Sunday, February 7, 2010

The Iceberg


Defective accelerator pedals discovered in Toyotas? In Toyotas?


Flashback: 1984, Houston.

We had ordered integrated circuits from our Japanese supplier. A standard clause in the contact indicated that “no more than 1 in 10,000” could be defective. (The manufacturing process was error-prone and we wanted the best quality.) We ordered 100,000 chips. Upon arrival, we detected a small plastic bag of 10 chips in the larger shipment. An attached note basically said:

We don’t know why you want the defective chips, but here they are.
UnFlash

Japanese quality was a given. A certainty. And now? Defective accelerators on Toyotas?

Executive management focus in the past decade has shifted to ‘shareholder value’ and meeting, eh, beating analyst expectations. This is the way to get a (gargantuan) bonus. In the past, there was an annual planning and review cycle, but that gave way to semi-annual, then quarterly, monthly, weekly…

Hi, Dan! What have you done for me today?”

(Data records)
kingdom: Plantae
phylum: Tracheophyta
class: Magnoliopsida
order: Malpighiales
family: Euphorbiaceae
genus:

§ Required actions
1. From the post titled "The Iceberg," reproduce word for word the part that opens with the words containing "We had ordered" and closes with "accelerators on Toyotas?".
2. In "The Iceberg," how many chips were in the small plastic bag found in the larger shipment?

§ Answers by task
1.
We had ordered integrated circuits from our Japanese supplier. A standard clause in the contact indicated that “no more than 1 in 10,000” could be defective. (The manufacturing process was error-prone and we wanted the best quality.) We ordered 100,000 chips. Upon arrival, we detected a small plastic bag of 10 chips in the larger shipment. An attached note basically said:

We don’t know why you want the defective chips, but here they are.
UnFlash

Japanese quality was a given. A certainty. And now? Defective accelerators on Toyotas?

2. 10 chips.